> Assignment: Extract, unchanged, each line of the listing below from its first line through the line that contains "Each bid is", inclusive, and nothing else.

> Provided entries:

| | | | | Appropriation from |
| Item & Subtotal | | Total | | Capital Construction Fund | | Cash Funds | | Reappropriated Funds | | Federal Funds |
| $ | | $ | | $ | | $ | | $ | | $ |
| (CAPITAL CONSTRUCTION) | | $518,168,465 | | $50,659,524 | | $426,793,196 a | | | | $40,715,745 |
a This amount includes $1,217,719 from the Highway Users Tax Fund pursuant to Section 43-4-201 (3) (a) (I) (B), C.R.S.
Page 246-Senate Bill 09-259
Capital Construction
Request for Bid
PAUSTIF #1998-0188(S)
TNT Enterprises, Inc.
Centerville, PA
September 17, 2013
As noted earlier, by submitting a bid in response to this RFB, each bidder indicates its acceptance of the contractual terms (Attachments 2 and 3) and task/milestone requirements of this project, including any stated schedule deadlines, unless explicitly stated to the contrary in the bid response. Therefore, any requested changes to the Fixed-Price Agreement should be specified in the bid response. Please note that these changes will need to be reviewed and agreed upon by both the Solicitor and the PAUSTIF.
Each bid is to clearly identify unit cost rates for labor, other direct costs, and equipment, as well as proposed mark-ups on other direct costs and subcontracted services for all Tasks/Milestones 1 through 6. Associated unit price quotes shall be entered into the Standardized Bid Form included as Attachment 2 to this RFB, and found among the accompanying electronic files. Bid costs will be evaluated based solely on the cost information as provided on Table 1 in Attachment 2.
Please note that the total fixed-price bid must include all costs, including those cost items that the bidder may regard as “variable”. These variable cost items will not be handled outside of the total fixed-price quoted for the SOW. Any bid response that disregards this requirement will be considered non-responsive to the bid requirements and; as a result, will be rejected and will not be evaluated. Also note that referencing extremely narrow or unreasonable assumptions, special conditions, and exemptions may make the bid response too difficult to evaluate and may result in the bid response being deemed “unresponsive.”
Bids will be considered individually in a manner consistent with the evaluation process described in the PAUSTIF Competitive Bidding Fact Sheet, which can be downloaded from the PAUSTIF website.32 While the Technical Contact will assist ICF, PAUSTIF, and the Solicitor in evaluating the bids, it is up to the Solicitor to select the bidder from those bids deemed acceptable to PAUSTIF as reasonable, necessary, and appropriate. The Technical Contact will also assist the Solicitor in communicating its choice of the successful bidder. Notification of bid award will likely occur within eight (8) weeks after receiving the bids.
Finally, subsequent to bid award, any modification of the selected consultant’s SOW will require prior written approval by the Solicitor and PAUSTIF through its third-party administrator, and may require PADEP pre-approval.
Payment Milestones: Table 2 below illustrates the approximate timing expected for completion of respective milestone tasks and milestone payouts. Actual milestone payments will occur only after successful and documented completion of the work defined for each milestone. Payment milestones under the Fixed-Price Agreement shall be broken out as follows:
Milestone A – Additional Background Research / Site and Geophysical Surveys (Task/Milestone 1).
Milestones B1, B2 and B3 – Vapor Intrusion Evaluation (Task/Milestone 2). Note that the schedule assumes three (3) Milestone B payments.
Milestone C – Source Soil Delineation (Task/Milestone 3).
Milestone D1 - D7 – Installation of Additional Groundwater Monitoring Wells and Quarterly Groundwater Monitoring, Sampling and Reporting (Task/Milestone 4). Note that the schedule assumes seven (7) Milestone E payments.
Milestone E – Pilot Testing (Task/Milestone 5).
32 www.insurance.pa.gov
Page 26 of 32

> Answer space:
| | | | | Appropriation from |
| Item & Subtotal | | Total | | Capital Construction Fund | | Cash Funds | | Reappropriated Funds | | Federal Funds |
| $ | | $ | | $ | | $ | | $ | | $ |
| (CAPITAL CONSTRUCTION) | | $518,168,465 | | $50,659,524 | | $426,793,196 a | | | | $40,715,745 |
a This amount includes $1,217,719 from the Highway Users Tax Fund pursuant to Section 43-4-201 (3) (a) (I) (B), C.R.S.
Page 246-Senate Bill 09-259
Capital Construction
Request for Bid
PAUSTIF #1998-0188(S)
TNT Enterprises, Inc.
Centerville, PA
September 17, 2013
As noted earlier, by submitting a bid in response to this RFB, each bidder indicates its acceptance of the contractual terms (Attachments 2 and 3) and task/milestone requirements of this project, including any stated schedule deadlines, unless explicitly stated to the contrary in the bid response. Therefore, any requested changes to the Fixed-Price Agreement should be specified in the bid response. Please note that these changes will need to be reviewed and agreed upon by both the Solicitor and the PAUSTIF.
Each bid is to clearly identify unit cost rates for labor, other direct costs, and equipment, as well as proposed mark-ups on other direct costs and subcontracted services for all Tasks/Milestones 1 through 6. Associated unit price quotes shall be entered into the Standardized Bid Form included as Attachment 2 to this RFB, and found among the accompanying electronic files. Bid costs will be evaluated based solely on the cost information as provided on Table 1 in Attachment 2.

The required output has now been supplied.